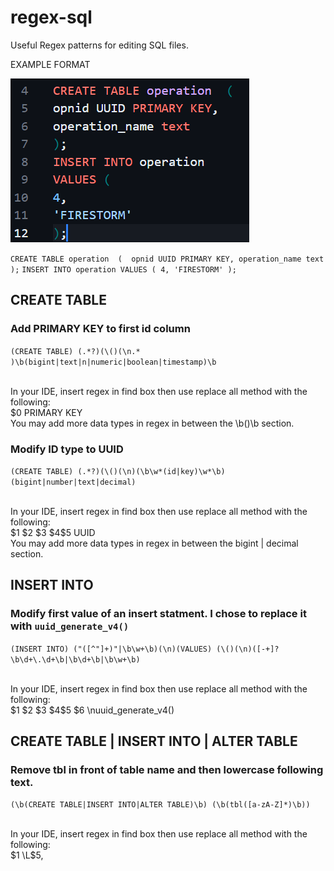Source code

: # regex-sql
Useful Regex patterns for editing SQL files.

EXAMPLE FORMAT 

![Image](example_format.png)

``
CREATE TABLE operation  ( 
opnid UUID PRIMARY KEY,
operation_name text
);
``
``
INSERT INTO operation
VALUES (
4,
'FIRESTORM'
);
``

## CREATE TABLE
### Add PRIMARY KEY to first id column

``(CREATE TABLE) (.*?)(\()(\n.* )\b(bigint|text|n|numeric|boolean|timestamp)\b``

<br/>
In your IDE, insert regex in find box then use replace all method with the following:
<br/>
$0 PRIMARY KEY
<br/>
You may add more data types in regex in between the \b()\b section. 


### Modify ID type to UUID 

``(CREATE TABLE) (.*?)(\()(\n)(\b\w*(id|key)\w*\b) (bigint|number|text|decimal)``

<br/>
In your IDE, insert regex in find box then use replace all method with the following:
<br/>
$1 $2 $3 $4$5 UUID
<br/>
You may add more data types in regex in between the bigint | decimal section. 



## INSERT INTO 
### Modify first value of an insert statment. I chose to replace it with ``uuid_generate_v4()``

``(INSERT INTO) ("([^"]+)"|\b\w+\b)(\n)(VALUES) (\()(\n)([-+]?\b\d+\.\d+\b|\b\d+\b|\b\w+\b)``

<br/>
In your IDE, insert regex in find box then use replace all method with the following:
<br/>
$1 $2 $3 $4$5 $6 \nuuid_generate_v4()
<br/>

## CREATE TABLE | INSERT INTO | ALTER TABLE
### Remove tbl in front of table name and then lowercase following text.

``(\b(CREATE TABLE|INSERT INTO|ALTER TABLE)\b) (\b(tbl([a-zA-Z]*)\b))``

<br/>
In your IDE, insert regex in find box then use replace all method with the following:
<br/>
$1 \L$5,
<br/>
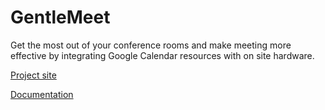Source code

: GentleMeet
==========

Get the most out of your conference rooms and make meeting more effective by integrating Google Calendar resources with on site hardware.

[Project site](http://www.gentlemeet.co)

[Documentation](http://docs.gentlemeet.co)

◆ Work instruction
A word-for-word copy of the listing is needed. It must not include the pictures.

◆ Answer section
Source code

: # regex-sql
Useful Regex patterns for editing SQL files.

EXAMPLE FORMAT 

![Image](example_format.png)

``
CREATE TABLE operation  ( 
opnid UUID PRIMARY KEY,
operation_name text
);
``
``
INSERT INTO operation
VALUES (
4,
'FIRESTORM'
);
``

## CREATE TABLE
### Add PRIMARY KEY to first id column

``(CREATE TABLE) (.*?)(\()(\n.* )\b(bigint|text|n|numeric|boolean|timestamp)\b``

<br/>
In your IDE, insert regex in find box then use replace all method with the following:
<br/>
$0 PRIMARY KEY
<br/>
You may add more data types in regex in between the \b()\b section. 


### Modify ID type to UUID 

``(CREATE TABLE) (.*?)(\()(\n)(\b\w*(id|key)\w*\b) (bigint|number|text|decimal)``

<br/>
In your IDE, insert regex in find box then use replace all method with the following:
<br/>
$1 $2 $3 $4$5 UUID
<br/>
You may add more data types in regex in between the bigint | decimal section. 



## INSERT INTO 
### Modify first value of an insert statment. I chose to replace it with ``uuid_generate_v4()``

``(INSERT INTO) ("([^"]+)"|\b\w+\b)(\n)(VALUES) (\()(\n)([-+]?\b\d+\.\d+\b|\b\d+\b|\b\w+\b)``

<br/>
In your IDE, insert regex in find box then use replace all method with the following:
<br/>
$1 $2 $3 $4$5 $6 \nuuid_generate_v4()
<br/>

## CREATE TABLE | INSERT INTO | ALTER TABLE
### Remove tbl in front of table name and then lowercase following text.

``(\b(CREATE TABLE|INSERT INTO|ALTER TABLE)\b) (\b(tbl([a-zA-Z]*)\b))``

<br/>
In your IDE, insert regex in find box then use replace all method with the following:
<br/>
$1 \L$5,
<br/>
Source code

: GentleMeet
==========

Get the most out of your conference rooms and make meeting more effective by integrating Google Calendar resources with on site hardware.

[Project site](http://www.gentlemeet.co)

[Documentation](http://docs.gentlemeet.co)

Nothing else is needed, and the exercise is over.